IFS - A rise in ‘superstar firms’, with many of the rest stagnating, has put upward pressure on wage inequality

3 Mar 2022 09:58 AM

We have seen a long period of stagnation in productivity and wages within most firms while a minority of high-performers – or ‘superstar firms’ – have been the main drivers of productivity and wage growth.

While inequality between firms is not necessarily a problem, it is concerning if large numbers of workers are in poorly performing, less productive firms and not sharing in improvements in living standards. It is also a concern when the growing dispersion in the performance of companies goes hand in hand with a stalling of overall economic performance, a trend already seen in the US.

These are among the findings of new research published today as part of the IFS Deaton Review of Inequalities, funded by the Nuffield Foundation. The report argues that one part of tackling growing inequality between people needs to include tackling the market power enjoyed by some firms and ensuring we have even more robust competition regimes. This needs to go alongside better policies to encourage innovation, skills and investment to raise overall productivity.

Other key findings include:

Professor John Van Reenen (LSE), one of the report authors, said:

‘The most important economic problem for the UK since 2008 has been dismal productivity growth, which in turn has led to pitiful pay increases. Only in a relatively small number of firms, employing a minority of the UK’s workforce, have productivity and wages improved in the past quarter-century.

‘To tackle this, we need a laser-like focus on increasing firm productivity through better policies on innovation, skills and investment as well as robust competition regimes to ensure that there is a level playing field.’

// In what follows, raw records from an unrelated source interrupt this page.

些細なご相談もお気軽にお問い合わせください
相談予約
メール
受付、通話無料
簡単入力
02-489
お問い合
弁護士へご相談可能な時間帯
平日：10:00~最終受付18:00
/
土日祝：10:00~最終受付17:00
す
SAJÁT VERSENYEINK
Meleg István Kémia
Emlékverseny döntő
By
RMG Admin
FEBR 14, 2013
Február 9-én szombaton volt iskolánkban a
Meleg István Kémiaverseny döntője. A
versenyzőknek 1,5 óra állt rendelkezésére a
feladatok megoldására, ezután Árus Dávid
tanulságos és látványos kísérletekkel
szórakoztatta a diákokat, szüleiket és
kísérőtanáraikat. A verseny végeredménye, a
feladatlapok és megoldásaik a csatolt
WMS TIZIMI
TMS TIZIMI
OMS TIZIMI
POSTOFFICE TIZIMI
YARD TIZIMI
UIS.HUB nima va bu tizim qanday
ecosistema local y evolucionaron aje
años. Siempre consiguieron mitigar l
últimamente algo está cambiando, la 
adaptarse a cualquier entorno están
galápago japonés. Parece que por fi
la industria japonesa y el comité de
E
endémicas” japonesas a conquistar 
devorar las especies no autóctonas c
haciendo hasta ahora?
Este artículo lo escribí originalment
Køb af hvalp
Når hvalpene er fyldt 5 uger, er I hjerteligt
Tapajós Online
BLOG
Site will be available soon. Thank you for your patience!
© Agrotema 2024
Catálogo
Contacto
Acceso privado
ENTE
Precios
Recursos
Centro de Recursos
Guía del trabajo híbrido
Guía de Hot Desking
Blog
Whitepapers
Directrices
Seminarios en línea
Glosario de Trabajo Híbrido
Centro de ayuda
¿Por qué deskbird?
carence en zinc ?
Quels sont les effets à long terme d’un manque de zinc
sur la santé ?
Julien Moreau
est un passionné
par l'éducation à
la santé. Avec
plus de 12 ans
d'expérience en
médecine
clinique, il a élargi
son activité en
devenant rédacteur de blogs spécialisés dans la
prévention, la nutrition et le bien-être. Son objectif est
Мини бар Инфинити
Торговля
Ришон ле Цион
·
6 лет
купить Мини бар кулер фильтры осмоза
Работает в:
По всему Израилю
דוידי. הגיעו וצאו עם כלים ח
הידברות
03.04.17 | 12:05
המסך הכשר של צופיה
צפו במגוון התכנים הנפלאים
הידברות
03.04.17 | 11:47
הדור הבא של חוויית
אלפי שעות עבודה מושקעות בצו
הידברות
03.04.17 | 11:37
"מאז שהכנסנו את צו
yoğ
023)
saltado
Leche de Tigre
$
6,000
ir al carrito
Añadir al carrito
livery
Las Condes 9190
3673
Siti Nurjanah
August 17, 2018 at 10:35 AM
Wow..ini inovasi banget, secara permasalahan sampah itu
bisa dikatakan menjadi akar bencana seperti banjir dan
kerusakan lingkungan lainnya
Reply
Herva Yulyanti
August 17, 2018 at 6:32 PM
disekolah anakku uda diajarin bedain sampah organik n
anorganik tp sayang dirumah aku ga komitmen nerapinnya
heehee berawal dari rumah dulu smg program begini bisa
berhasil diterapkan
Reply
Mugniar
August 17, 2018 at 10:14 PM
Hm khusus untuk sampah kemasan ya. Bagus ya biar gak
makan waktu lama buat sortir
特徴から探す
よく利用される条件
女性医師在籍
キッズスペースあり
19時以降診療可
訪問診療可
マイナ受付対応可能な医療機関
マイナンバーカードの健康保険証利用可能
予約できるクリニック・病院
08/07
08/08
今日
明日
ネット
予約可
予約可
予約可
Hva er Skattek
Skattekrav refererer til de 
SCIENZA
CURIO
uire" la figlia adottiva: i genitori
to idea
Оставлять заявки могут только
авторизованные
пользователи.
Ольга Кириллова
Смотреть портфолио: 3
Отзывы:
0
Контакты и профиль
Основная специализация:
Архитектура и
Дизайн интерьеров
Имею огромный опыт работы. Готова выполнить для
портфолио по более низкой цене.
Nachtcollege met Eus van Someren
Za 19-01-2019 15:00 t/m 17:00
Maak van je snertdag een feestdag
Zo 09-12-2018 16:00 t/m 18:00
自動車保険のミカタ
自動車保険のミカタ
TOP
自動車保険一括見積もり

Robert Joyce, a Deputy Director at IFS and on the panel of the IFS Deaton Review of Inequalities, said:

‘When we think about inequality we naturally tend to focus on people’s incomes and earnings. But they result from the way that companies operate and how productive they are. A combination of poor productivity growth for most and the rise of some “superstar” firms has been one of the drivers of both stagnant living standards and inequality in the UK. Any concerted policy aimed at influencing inequalities will therefore need to consider policy on things such as competition, regulation and innovation.’